The workflows submitted for this special issue include KNIME workflows [24], Galaxy [25] or Jupyter notebooks[26]. In addition to these workflow tools, platforms for publishing and sharing of code, such as GitHub [27] or GitLab are available and allow sharing with and enhancements by peers. Larger data that requires more storage space, such as model input data or machine learning models themselves, can be stored in open-repositories such as Zenodo [28]. Docker [29] became popular in order to avoid any issues with cross platform installation. With all these resources available, ideal conditions for improvements and requirements for reproducibility are at hand.

Ultimately, publication of workflows does not mean that these workflows cannot be changed anymore. These serve as a basis and starting point for further research and can also help during teaching, with already existing initiatives such as TeachOpenCADD [30, 31]. Thus, we strongly encourage open access publication of workflows in order to help driving research the best way possible.

In this special issue, diverse topics were covered from data analysis (nonadditivity analysis, thermal shift assay analysis, or MS/MS analysis for metabolomics), structural analysis (drug-protein interactions, fragment-based virtual screening) to machine learning (retraining of ML models, ML for off-target predictions, MMPA and QSAR). This nicely illustrates how important data workflows and analysis are across different scientfic fields.

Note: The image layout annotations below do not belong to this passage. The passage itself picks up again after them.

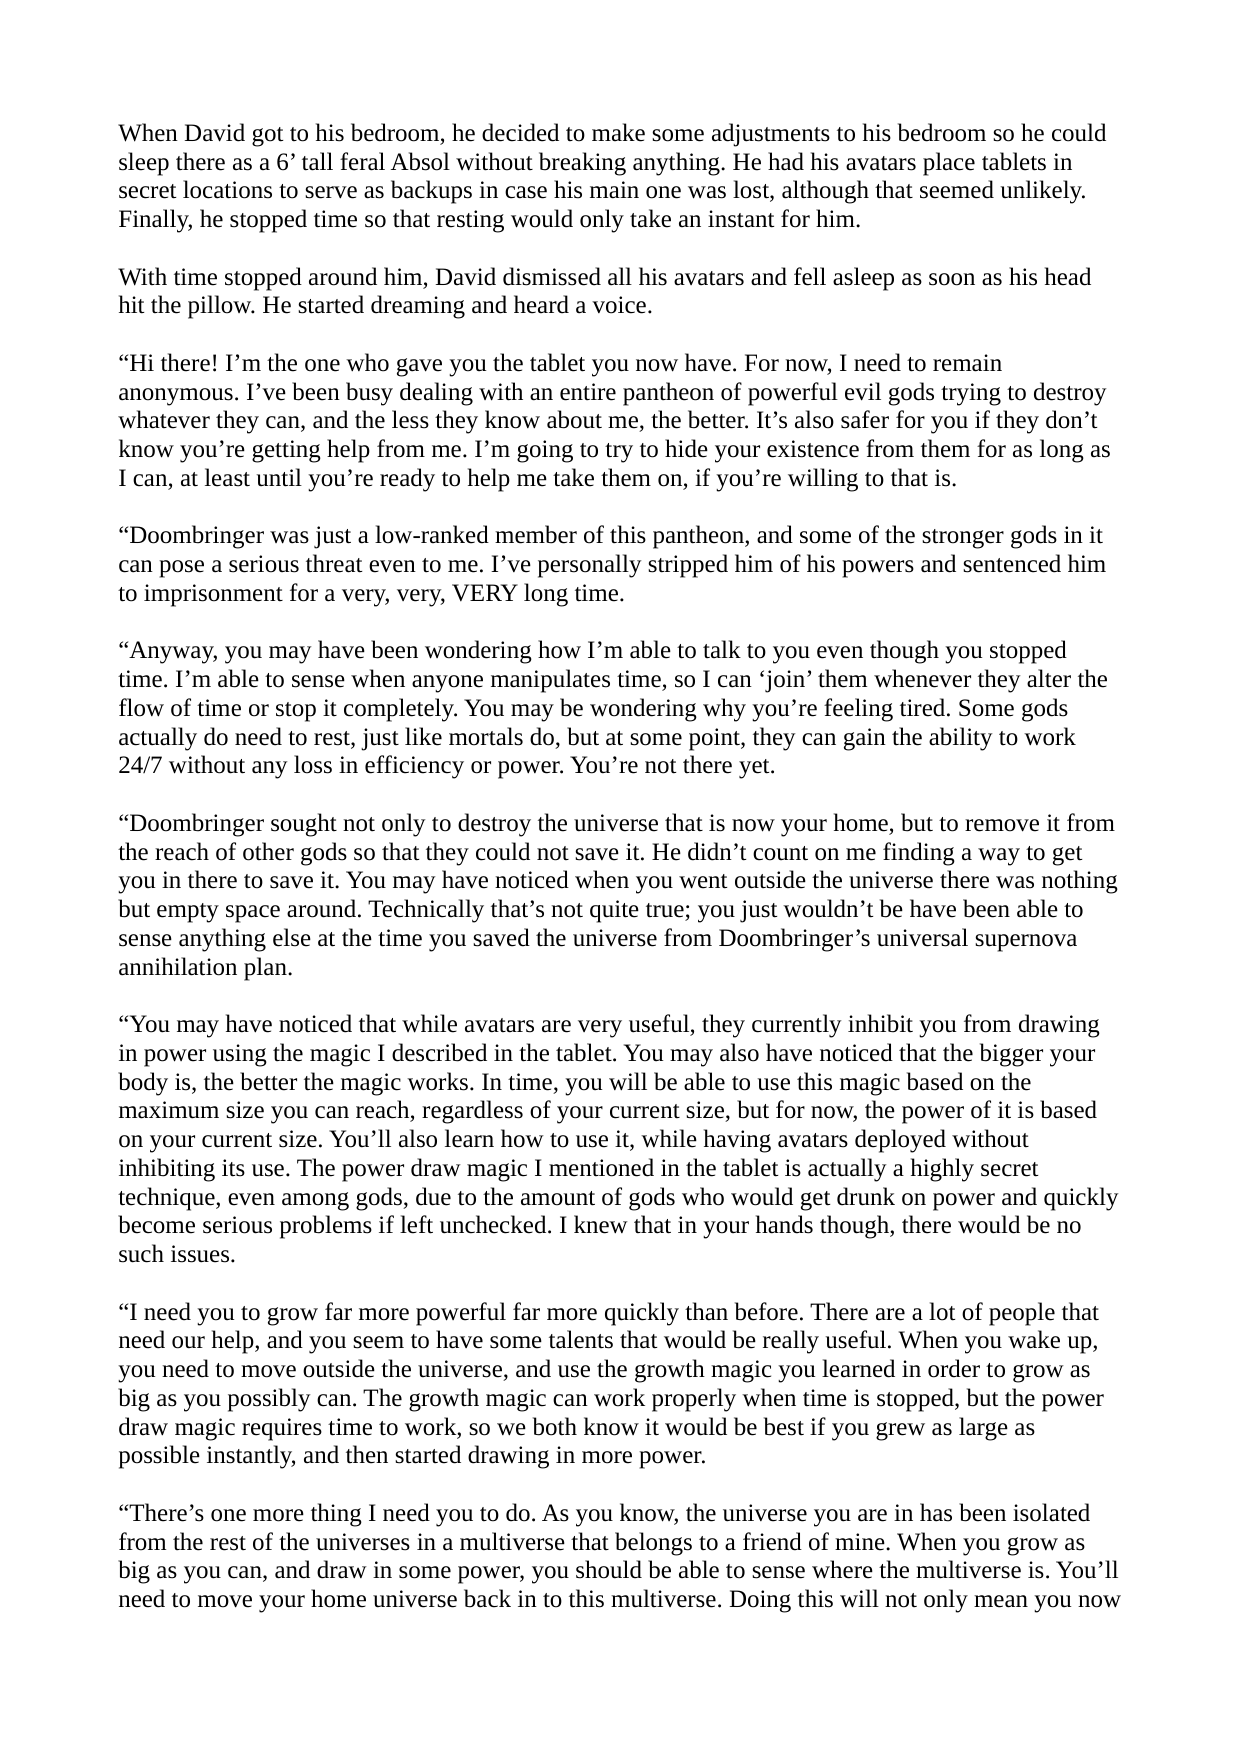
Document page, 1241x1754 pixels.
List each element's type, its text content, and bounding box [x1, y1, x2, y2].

text When David got to his bedroom, he decided to make some adjustments to his bedroom so he could sleep there as a 6’ tall feral Absol without breaking anything. He had his avatars place tablets in secret locations to serve as backups in case his main one was lost, although that seemed unlikely. Finally, he stopped time so that resting would only take an instant for him. [118, 118, 1122, 233]
text “Doombringer was just a low-ranked member of this pantheon, and some of the stronger gods in it can pose a serious threat even to me. I’ve personally stripped him of his powers and sentenced him to imprisonment for a very, very, VERY long time. [118, 521, 1122, 607]
text “Anyway, you may have been wondering how I’m able to talk to you even though you stopped time. I’m able to sense when anyone manipulates time, so I can ‘join’ them whenever they alter the flow of time or stop it completely. You may be wondering why you’re feeling tired. Some gods actually do need to rest, just like mortals do, but at some point, they can gain the ability to work 24/7 without any loss in efficiency or power. You’re not there yet. [118, 636, 1122, 779]
text “Doombringer sought not only to destroy the universe that is now your home, but to remove it from the reach of other gods so that they could not save it. He didn’t count on me finding a way to get you in there to save it. You may have noticed when you went outside the universe there was nothing but empty space around. Technically that’s not quite true; you just wouldn’t be have been able to sense anything else at the time you saved the universe from Doombringer’s universal supernova annihilation plan. [118, 808, 1122, 981]
text “You may have noticed that while avatars are very useful, they currently inhibit you from drawing in power using the magic I described in the tablet. You may also have noticed that the bigger your body is, the better the magic works. In time, you will be able to use this magic based on the maximum size you can reach, regardless of your current size, but for now, the power of it is based on your current size. You’ll also learn how to use it, while having avatars deployed without inhibiting its use. The power draw magic I mentioned in the tablet is actually a highly secret technique, even among gods, due to the amount of gods who would get drunk on power and quickly become serious problems if left unchecked. I knew that in your hands though, there would be no such issues. [118, 1009, 1122, 1268]
text “Hi there! I’m the one who gave you the tablet you now have. For now, I need to remain anonymous. I’ve been busy dealing with an entire pantheon of powerful evil gods trying to destroy whatever they can, and the less they know about me, the better. It’s also safer for you if they don’t know you’re getting help from me. I’m going to try to hide your existence from them for as long as I can, at least until you’re ready to help me take them on, if you’re willing to that is. [118, 348, 1122, 492]
text With time stopped around him, David dismissed all his avatars and fell asleep as soon as his head hit the pillow. He started dreaming and heard a voice. [118, 262, 1122, 319]
text “There’s one more thing I need you to do. As you know, the universe you are in has been isolated from the rest of the universes in a multiverse that belongs to a friend of mine. When you grow as big as you can, and draw in some power, you should be able to sense where the multiverse is. You’ll need to move your home universe back in to this multiverse. Doing this will not only mean you now [118, 1498, 1122, 1613]
text “I need you to grow far more powerful far more quickly than before. There are a lot of people that need our help, and you seem to have some talents that would be really useful. When you wake up, you need to move outside the universe, and use the growth magic you learned in order to grow as big as you possibly can. The growth magic can work properly when time is stopped, but the power draw magic requires time to work, so we both know it would be best if you grew as large as possible instantly, and then started drawing in more power. [118, 1297, 1122, 1469]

As mentioned already, data availability is still a great challenge especially when it comes to high quality data. Many of todays’ influential researchers have grown up in a culture where data and knowledge sharing has not been appreciated yet, but was rather seen as potentially limiting their chances for securing one of the rare tenured academic positions. Herein, a reward system to encourage data sharing could be a first incentive. Additionally, data sharing initiatives, such as federated learning with the MELLODDY project [32], have been conducted to share proprietary data and enhance machine learning models across companies. In the future, it would be great to see more initiatives to share data cross company but also between academia and industry to advance method development.